I’m fairly surprised to see that the results almost completely switch. First, the DiD estimator becomes much more efficient (see the joint distribution of ATEs) which is cool. Second, now the estimates from DiD become unbiased and accurate which is a nice change. Ancova seems to do just as well as DiD in terms of precision and accuracy, which was not expected simply because I didn’t think DiD would work this well under these assumptions.

Code
results %>% 
  pivot_longer(tt_ate:ancova_ate, names_to = 'analysis', values_to = 'ate') %>% 
  mutate(
    analysis = case_when(
      analysis == 'tt_ate' ~ 'T-test',
      analysis == 'did_ate' ~ 'DiD',
      analysis == 'ancova_ate' ~ 'Ancova'
    )
  ) %>% 
  ggplot(aes(pre_period_diff, ate)) + 
  geom_point(color=myblue) + 
  facet_grid( ~ analysis) + 
  labs(x='Pre period difference',
       y = 'ATE') +
  theme(aspect.ratio = 1) + 
  facet_grid(detected ~ analysis)

Conclusion

Randomization creates two artificial groups who have the same distribution of potential outcomes. There is no need to correct for baseline differences in randomized groups a la DiD, and there is certainly no need to check for baseline differences after randomizing groups.

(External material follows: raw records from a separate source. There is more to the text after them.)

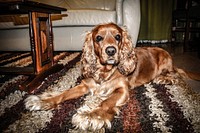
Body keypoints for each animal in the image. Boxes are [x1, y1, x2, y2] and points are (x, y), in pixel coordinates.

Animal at [25, 22, 200, 131]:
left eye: (118, 37)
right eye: (98, 38)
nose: (110, 51)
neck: (105, 72)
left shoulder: (122, 90)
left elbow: (106, 103)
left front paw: (91, 115)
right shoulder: (85, 85)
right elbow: (63, 94)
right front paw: (43, 101)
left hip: (165, 60)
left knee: (176, 74)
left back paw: (163, 78)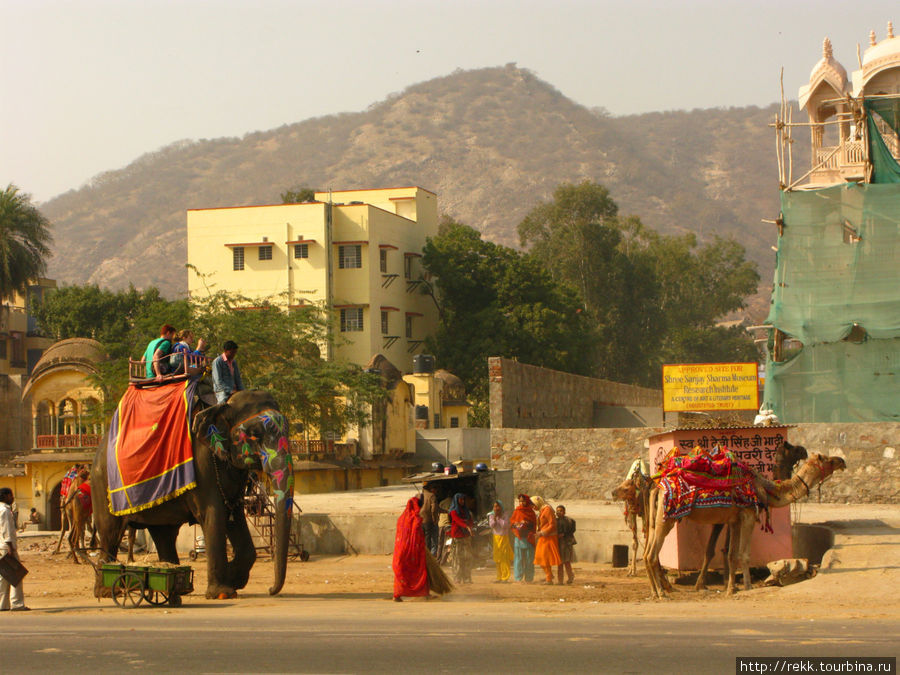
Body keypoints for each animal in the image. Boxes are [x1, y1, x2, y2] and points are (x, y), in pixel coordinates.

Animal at [90, 388, 292, 600]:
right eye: (254, 435)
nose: (270, 590)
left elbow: (234, 516)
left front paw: (235, 580)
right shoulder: (202, 466)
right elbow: (214, 515)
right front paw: (223, 593)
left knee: (164, 533)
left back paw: (172, 583)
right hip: (102, 484)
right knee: (110, 533)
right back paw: (108, 591)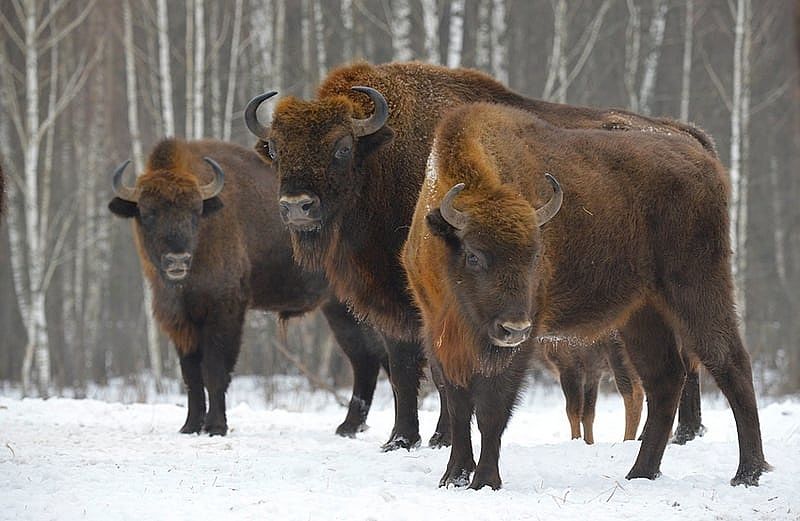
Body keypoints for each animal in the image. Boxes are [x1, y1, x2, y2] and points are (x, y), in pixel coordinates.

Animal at [108, 138, 390, 434]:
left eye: (196, 212)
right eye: (147, 213)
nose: (177, 259)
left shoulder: (225, 310)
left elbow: (215, 370)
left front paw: (216, 426)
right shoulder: (181, 320)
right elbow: (191, 375)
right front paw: (190, 426)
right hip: (339, 308)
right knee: (366, 356)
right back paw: (348, 427)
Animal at [245, 62, 712, 446]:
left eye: (341, 147)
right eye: (278, 149)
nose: (296, 206)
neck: (385, 156)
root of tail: (690, 138)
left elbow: (434, 372)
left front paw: (440, 438)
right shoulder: (400, 303)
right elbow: (402, 371)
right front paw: (400, 439)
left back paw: (682, 434)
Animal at [404, 100, 772, 488]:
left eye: (536, 254)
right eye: (474, 255)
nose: (513, 328)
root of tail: (705, 162)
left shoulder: (521, 342)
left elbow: (492, 409)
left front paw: (486, 480)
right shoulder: (440, 334)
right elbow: (458, 407)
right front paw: (454, 477)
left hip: (697, 288)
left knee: (730, 362)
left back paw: (747, 473)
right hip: (642, 313)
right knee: (665, 379)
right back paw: (641, 472)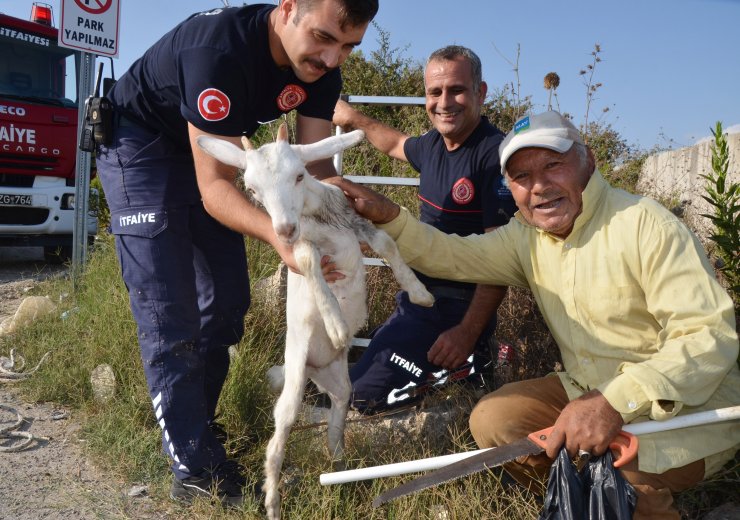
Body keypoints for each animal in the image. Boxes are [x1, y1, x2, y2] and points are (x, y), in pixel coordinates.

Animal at [197, 124, 434, 516]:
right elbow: (309, 263)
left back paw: (340, 468)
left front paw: (420, 292)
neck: (315, 218)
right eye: (252, 189)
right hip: (294, 380)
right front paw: (336, 323)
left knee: (337, 415)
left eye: (299, 175)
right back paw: (273, 503)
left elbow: (386, 243)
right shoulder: (301, 248)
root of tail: (313, 366)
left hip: (338, 382)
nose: (283, 229)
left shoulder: (355, 219)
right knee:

However, deciding to adjust for baseline differences with DiD can result in unbiased but inaccurate estimates of the treatment effect under some circumstances. From this post, those conditions seemed to be when pre and post treatment outcomes were uncorrelated. That can happen when the outcomes are very noisy or when outcomes are homogeneous across units. While unbiased, any one particular estimate from this procedure was very far away from the true ATE, as evidenced by the larger MSE.

However, when outcomes are correlated between pre and post (like they can be in AB tests), then the story flips. DiD becomes very efficient, nearly as efficient as Ancova, with good accuracy and unbiased estimates.

Generally it seems then that using DiD for a randomized experiment is fine. In cases where the outcomes are highly correlated, you could even check for baseline differences with out much harm. But it isn’t needed, and there are circumstances where deciding to use DiD because of detected baseline differences can hurt your estimates.

If you want unbiasedness and low variance/high precision, the results from this post (and advice elsewhere) seems to be to stick with Ancova.